On the other hand, my professional commitment is to advance the field of American religious history, and that involves doing a lot of stuff which interests “the public” not at all. And why should it? Other fields have legions of folks who do specialized work, and then a few who translate the cutting edge of that work into something comprehensible for the rest of us. So if I want to know about something in physics, I’ll read something by Stephen Weinberg in the New York Review of Books, or Steven Pinker in psychology, or Peter Brown in the history of Late Antiquity. I expect them to take esoteric findings and communicate them to me in a way I can understand.
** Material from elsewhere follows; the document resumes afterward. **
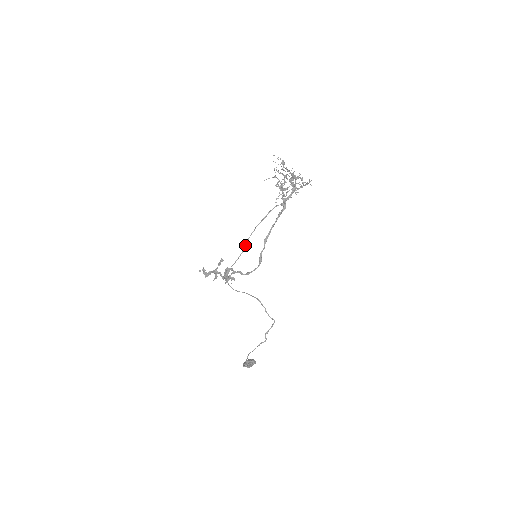
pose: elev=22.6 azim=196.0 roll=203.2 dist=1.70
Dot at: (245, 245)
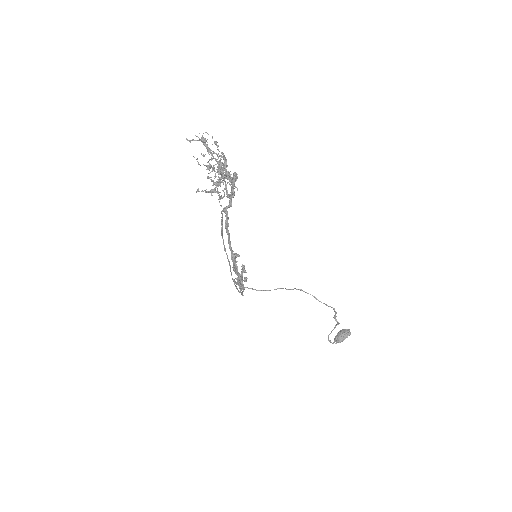
Dot at: occluded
And why should historians not operate along those lines. I doubt very many people in the public will read Michael O’Brien’s two volume over one-thousand page study of intellectuals in the Old South, or last year’s Bancroft-prize winning book from Yale on the Comanche Empire. But I expect these cutting-edge findings eventually will find their way into works that will be disseminated more to a public, and I see no reason why we should place some expectation that scholarly books must always necessarily find a huge public and express disappointment when they don’t. I doubt very many people in "the public" ever read Perry Miller's New England Mind, all glorious 2 volumes of it, but so what? Fields advance when esoteric discussions occur between specialists who really have devoted years of research to a subject, and can establish a paradigm that can then get translated into a work meant more for a general public. History is a big tent; there is plenty of room for the esoteric works, and the people who tell us what all those esoteric works actually mean once all their findings have been digested.